SET EXERCISE »
Please give the entries from the start through the line containing "outline of Albury, New" as a JSON list of strings, one string per line, with blank lines omitted. Leave the pictures out of your answer.

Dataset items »
* * *

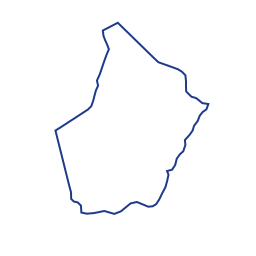 outline of Amparo, Paraíba, Brazil, rotated 200°
{"feature_id": "56859067B25087670535038", "entity_name": "Amparo", "entity_type": "district", "adm_level": 2, "iso_a3": "BRA", "parent_name": "Brazil", "parent_adm1": "Paraíba", "projection": "equal_earth", "projection_center": [-37.05, -7.562], "detail": "fine", "context": "isolated", "style": "outline", "palette": "blue", "viewbox_px": 256, "rotation_deg": 200, "n_neighbors": 0, "source": "geoboundaries", "source_scale": "gbopen_adm2", "svg_char_len": 960}
<svg xmlns="http://www.w3.org/2000/svg" viewBox="0 0 256 256"><g transform="rotate(200 128 128)"><path d="M87.8,187.1L89.4,191.6L92.1,197.2L96.7,199.4L101.4,200.3L107.6,200.3L121.9,200.2L127.3,202.5L173.6,223.4L185.0,211.0L182.6,206.3L179.8,203.0L176.3,199.4L172.9,195.5L173.2,189.7L173.2,182.5L173.0,174.2L172.9,168.6L173.4,162.0L170.6,157.5L171.0,152.2L170.6,147.5L170.0,141.4L170.0,135.8L172.0,131.6L191.1,106.2L195.3,100.8L163.3,53.4L159.6,48.2L157.2,42.0L153.8,40.4L149.8,40.9L145.7,39.0L142.9,32.6L137.4,33.4L130.9,36.4L121.9,41.9L111.5,42.6L106.2,47.2L99.8,58.0L94.4,61.5L82.0,61.0L78.0,62.9L75.5,66.1L74.2,71.6L73.5,78.6L72.6,85.2L73.1,91.8L74.0,98.0L76.6,100.9L72.3,103.9L71.0,109.5L71.7,115.8L70.2,121.2L68.1,125.0L68.3,131.8L70.4,136.1L67.8,142.6L66.4,147.7L66.7,152.6L64.9,158.5L64.8,164.1L63.3,168.6L60.7,172.3L60.7,178.0L66.7,176.8L70.9,178.3L74.2,179.4L79.1,179.1L85.8,182.2L87.8,187.1Z" fill="none" stroke="#1e3a8a" stroke-width="2"/></g></svg>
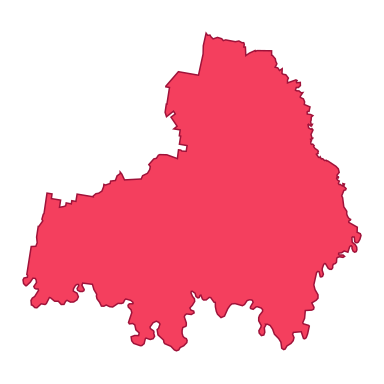 outline of Albury, New South Wales, Australia
{"feature_id": "25037944B24790092852260", "entity_name": "Albury", "entity_type": "district", "adm_level": 2, "iso_a3": "AUS", "parent_name": "Australia", "parent_adm1": "New South Wales", "projection": "equal_earth", "projection_center": [146.995, -36.015], "detail": "fine", "context": "isolated", "style": "filled", "palette": "rose", "viewbox_px": 384, "rotation_deg": 0, "n_neighbors": 0, "source": "geoboundaries", "source_scale": "gbopen_adm2", "svg_char_len": 5984}
<svg xmlns="http://www.w3.org/2000/svg" viewBox="0 0 384 384"><path d="M26.8,274.5L27.6,275.2L27.4,277.3L24.0,278.0L23.0,279.9L23.6,283.6L25.6,285.7L26.5,285.7L30.3,282.1L32.9,278.2L35.2,278.4L36.1,279.9L36.5,282.5L33.8,286.5L34.6,288.2L36.1,289.0L38.0,288.9L38.5,290.4L34.7,296.5L32.3,298.1L31.0,300.4L31.4,305.0L32.4,305.2L34.8,307.6L36.9,307.8L41.2,303.8L45.0,304.5L46.3,303.6L49.4,297.5L50.4,297.7L54.6,301.2L58.4,301.3L61.2,304.5L64.0,304.4L65.6,301.4L67.0,300.3L70.4,302.1L73.7,302.0L77.0,299.8L78.4,296.8L77.0,293.2L73.3,291.1L73.5,288.8L75.5,285.4L77.1,284.4L78.5,284.5L78.7,285.8L77.1,288.5L77.6,290.2L79.8,291.5L82.5,291.5L83.9,290.7L84.2,289.5L81.9,285.2L82.7,283.1L92.4,284.3L93.9,289.5L96.7,294.3L96.4,296.2L97.0,298.8L99.6,302.3L101.4,306.1L103.9,306.2L106.2,305.0L109.7,306.7L112.7,307.0L118.0,303.4L121.4,303.5L123.3,302.8L124.7,299.9L125.8,299.0L130.6,300.3L132.7,302.0L133.1,303.2L132.8,303.8L129.3,303.8L128.0,305.2L128.3,307.1L131.0,309.7L131.8,312.6L128.5,322.5L129.4,323.9L132.7,323.5L134.8,324.9L135.9,329.9L139.2,332.9L138.6,335.6L134.7,335.5L131.1,336.8L131.7,340.8L133.7,343.4L140.3,345.7L141.8,345.6L144.1,343.7L145.3,338.8L146.0,338.1L150.2,339.5L153.1,338.7L154.6,336.3L153.7,333.2L154.0,332.1L153.6,330.9L150.4,328.6L150.0,327.0L153.1,322.7L156.3,321.2L158.8,322.4L160.0,324.1L158.5,328.4L157.1,329.6L158.0,334.9L163.5,340.0L164.0,342.6L164.8,343.7L170.9,346.3L174.3,349.9L176.4,350.8L178.7,350.0L180.2,347.5L183.7,345.8L186.8,342.6L187.1,340.4L186.3,338.6L184.4,337.8L183.0,336.3L182.1,333.3L182.1,330.5L182.8,327.5L185.9,326.3L186.3,325.3L186.3,322.8L184.3,316.9L184.8,315.4L186.5,313.9L191.3,314.5L194.1,312.9L193.7,311.1L191.0,310.1L189.8,308.0L192.4,305.2L194.7,301.4L194.4,298.7L192.5,296.4L191.0,292.9L191.3,291.4L192.4,291.3L195.1,293.3L196.0,296.5L197.9,297.9L199.2,297.5L200.0,295.4L200.9,295.1L202.4,299.0L203.6,300.0L206.2,299.9L209.2,297.4L210.7,297.6L214.0,302.2L215.3,302.4L215.4,306.9L216.3,311.3L217.5,314.2L221.0,317.6L224.5,316.1L227.8,308.7L230.1,305.4L231.9,303.9L235.1,303.6L242.4,305.7L244.5,304.5L247.1,300.6L249.4,299.8L251.3,299.9L252.4,300.4L253.1,302.3L250.5,306.8L250.3,307.9L250.8,308.6L253.2,309.3L256.1,306.9L257.3,306.7L261.1,308.0L262.6,309.6L262.6,311.4L259.6,315.2L258.7,317.7L258.7,320.8L261.2,325.5L260.9,327.1L258.9,330.7L259.2,333.1L261.4,335.6L263.8,335.0L264.8,332.3L264.3,327.8L266.1,324.6L265.8,324.3L267.4,324.2L270.2,325.5L272.6,329.1L274.4,334.2L278.7,338.6L280.9,342.2L281.7,348.2L283.7,349.6L285.1,349.1L287.0,345.9L291.0,343.4L293.2,340.7L294.0,337.6L292.6,334.2L293.4,332.4L301.2,331.7L303.5,338.5L304.7,338.8L306.2,337.7L307.6,333.9L309.3,326.1L308.7,325.4L303.4,323.8L302.7,322.8L304.6,318.3L305.3,310.5L311.8,310.1L313.6,309.2L314.0,307.3L311.8,302.9L316.1,300.3L318.0,298.2L318.0,294.8L315.0,289.6L313.8,284.9L316.6,272.5L317.8,271.4L319.1,271.7L320.2,276.6L320.9,277.0L322.5,276.4L323.4,274.2L322.2,270.2L322.3,268.3L323.7,264.4L324.8,263.5L325.5,263.7L328.2,268.3L329.7,269.3L331.6,269.3L332.7,267.8L332.7,265.8L333.3,264.3L335.5,263.4L336.5,262.1L336.7,258.6L337.3,257.5L339.5,256.8L343.0,257.4L344.6,256.4L343.1,255.0L339.2,255.0L338.5,254.1L338.8,253.1L341.6,252.8L344.2,251.0L347.9,252.2L349.6,246.9L350.5,245.9L351.4,245.8L352.0,246.5L352.0,248.6L353.2,251.3L354.7,252.2L356.2,251.6L356.9,249.8L356.7,247.1L355.3,244.8L352.2,242.2L351.9,237.5L352.4,236.9L354.3,237.1L354.7,241.6L355.6,242.6L357.1,242.8L358.3,242.1L359.9,239.3L361.0,235.5L360.3,233.7L357.1,232.2L357.3,227.2L348.8,222.4L348.7,221.2L350.4,220.1L350.6,219.4L349.1,218.6L347.7,216.6L346.7,214.1L346.8,211.3L343.8,206.8L342.6,197.6L341.7,195.9L343.9,190.4L345.6,189.9L346.1,188.6L343.7,186.3L344.5,184.0L342.9,183.6L343.1,185.1L342.3,185.9L340.2,184.4L339.2,184.6L338.4,183.4L339.3,181.1L337.7,180.2L336.6,178.4L336.9,177.6L338.3,177.9L338.5,177.4L338.4,176.8L337.2,176.7L337.0,175.2L339.2,172.4L338.3,168.8L335.9,166.3L327.7,160.9L326.7,160.9L326.4,160.3L324.5,160.5L322.7,158.7L321.3,158.9L320.2,156.8L319.7,157.5L318.6,157.4L316.4,154.2L318.1,153.4L317.9,152.1L318.3,151.5L317.8,150.4L314.9,148.4L313.6,146.5L314.1,145.6L312.7,144.1L311.5,144.4L310.9,143.8L310.7,141.7L311.5,140.8L310.6,139.3L312.5,138.8L312.8,138.1L312.0,138.0L311.0,134.5L313.0,130.0L311.9,128.6L311.2,129.4L308.6,127.8L308.0,124.7L308.5,124.2L311.1,126.2L311.6,125.9L312.4,124.3L311.1,124.3L310.6,121.6L311.1,120.3L311.3,117.1L312.9,115.6L310.6,114.5L307.3,114.1L307.1,112.0L307.6,111.4L309.0,111.5L310.0,106.9L304.3,104.5L304.6,101.8L303.4,98.9L300.3,97.4L300.3,96.3L302.8,92.6L301.2,92.8L299.0,90.9L296.5,90.8L295.4,90.1L296.3,87.5L298.4,87.5L300.4,85.6L300.3,82.4L296.7,82.8L296.3,81.8L297.1,80.5L295.9,79.9L287.5,82.9L287.5,80.0L288.4,78.1L285.8,74.7L283.2,74.3L282.0,73.4L282.2,68.7L279.5,70.5L277.8,67.9L275.1,67.2L276.9,63.8L275.7,61.2L275.3,58.8L272.4,55.4L271.6,55.2L271.6,50.8L257.1,50.6L255.4,51.3L255.1,50.5L249.6,53.0L245.8,55.6L245.4,47.0L243.8,47.0L244.3,44.3L243.7,42.7L242.0,42.7L238.9,41.0L235.4,41.7L225.7,39.9L223.3,40.6L221.7,38.7L217.5,37.4L213.1,38.9L210.8,36.6L210.0,35.1L207.6,35.3L206.1,33.2L203.3,45.7L203.1,54.0L198.5,75.2L178.4,71.7L165.9,86.1L165.8,86.8L169.5,87.5L166.9,104.2L166.3,104.1L165.1,112.3L166.5,116.7L173.5,111.2L175.3,113.9L171.0,117.2L177.1,126.2L173.8,128.9L180.2,129.9L179.3,135.8L180.7,136.1L179.4,144.2L187.1,145.6L186.2,151.3L182.0,151.1L180.8,150.1L178.5,149.8L177.4,158.6L166.9,154.8L159.8,154.6L158.4,155.2L156.4,158.3L153.8,158.9L148.8,164.6L150.3,166.6L149.7,169.6L147.5,173.3L142.6,175.7L141.2,179.0L124.5,179.9L121.8,174.1L120.2,172.1L120.2,173.6L117.1,175.8L115.4,180.5L110.6,181.1L110.1,183.5L105.5,185.0L103.9,184.4L103.6,186.8L101.9,191.1L98.7,193.2L95.9,193.7L93.0,196.2L93.2,196.8L77.1,194.1L75.9,201.4L71.8,200.7L71.3,203.9L66.2,202.9L65.7,205.8L63.9,206.5L59.5,207.3L60.6,200.1L51.4,198.6L52.0,193.9L47.0,193.1L44.0,213.6L43.3,214.2L41.9,219.2L42.8,220.9L38.7,226.6L38.2,226.5L36.6,237.1L37.2,242.8L35.8,246.3L31.2,246.5L26.8,274.5Z" fill="#f43f5e" stroke="#9f1239" stroke-width="1.5"/></svg>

* * *

SOLUTION FOR THIS PROBLEM »
[
  " outline of Amparo, Paraíba, Brazil, rotated 200°",
  "{\"feature_id\": \"56859067B25087670535038\", \"entity_name\": \"Amparo\", \"entity_type\": \"district\", \"adm_level\": 2, \"iso_a3\": \"BRA\", \"parent_name\": \"Brazil\", \"parent_adm1\": \"Paraíba\", \"projection\": \"equal_earth\", \"projection_center\": [-37.05, -7.562], \"detail\": \"fine\", \"context\": \"isolated\", \"style\": \"outline\", \"palette\": \"blue\", \"viewbox_px\": 256, \"rotation_deg\": 200, \"n_neighbors\": 0, \"source\": \"geoboundaries\", \"source_scale\": \"gbopen_adm2\", \"svg_char_len\": 960}",
  "<svg xmlns=\"http://www.w3.org/2000/svg\" viewBox=\"0 0 256 256\"><g transform=\"rotate(200 128 128)\"><path d=\"M87.8,187.1L89.4,191.6L92.1,197.2L96.7,199.4L101.4,200.3L107.6,200.3L121.9,200.2L127.3,202.5L173.6,223.4L185.0,211.0L182.6,206.3L179.8,203.0L176.3,199.4L172.9,195.5L173.2,189.7L173.2,182.5L173.0,174.2L172.9,168.6L173.4,162.0L170.6,157.5L171.0,152.2L170.6,147.5L170.0,141.4L170.0,135.8L172.0,131.6L191.1,106.2L195.3,100.8L163.3,53.4L159.6,48.2L157.2,42.0L153.8,40.4L149.8,40.9L145.7,39.0L142.9,32.6L137.4,33.4L130.9,36.4L121.9,41.9L111.5,42.6L106.2,47.2L99.8,58.0L94.4,61.5L82.0,61.0L78.0,62.9L75.5,66.1L74.2,71.6L73.5,78.6L72.6,85.2L73.1,91.8L74.0,98.0L76.6,100.9L72.3,103.9L71.0,109.5L71.7,115.8L70.2,121.2L68.1,125.0L68.3,131.8L70.4,136.1L67.8,142.6L66.4,147.7L66.7,152.6L64.9,158.5L64.8,164.1L63.3,168.6L60.7,172.3L60.7,178.0L66.7,176.8L70.9,178.3L74.2,179.4L79.1,179.1L85.8,182.2L87.8,187.1Z\" fill=\"none\" stroke=\"#1e3a8a\" stroke-width=\"2\"/></g></svg>",
  " outline of Albury, New South Wales, Australia"
]